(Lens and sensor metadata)
•••

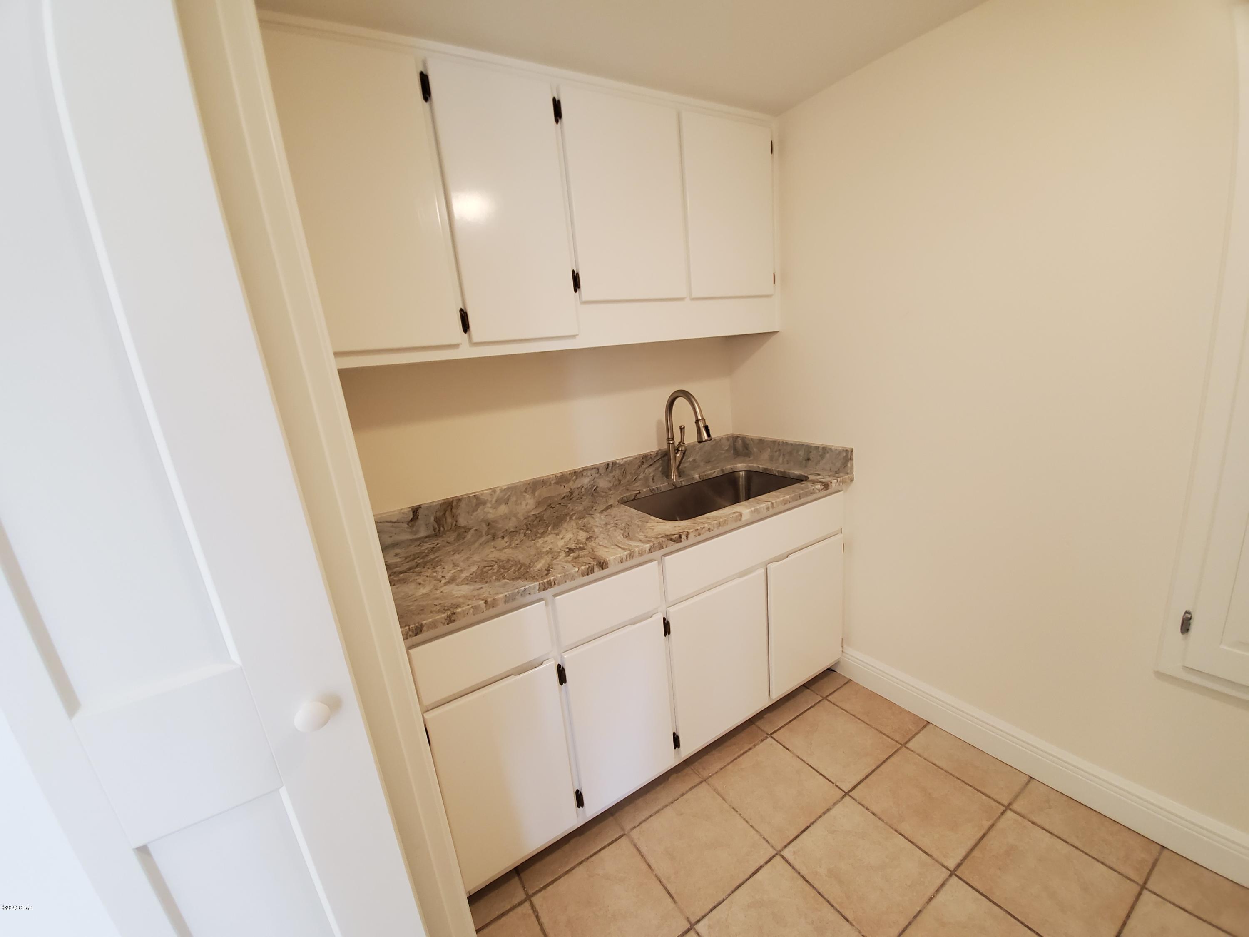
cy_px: 468
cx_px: 624
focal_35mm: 13
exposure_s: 1/60
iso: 200
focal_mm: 1.8
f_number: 2.2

•••

What is required:
Write out every entry above exactly as it stands, minus the pictures.

Solved problem:
cy_px: 468
cx_px: 624
focal_35mm: 13
exposure_s: 1/60
iso: 200
focal_mm: 1.8
f_number: 2.2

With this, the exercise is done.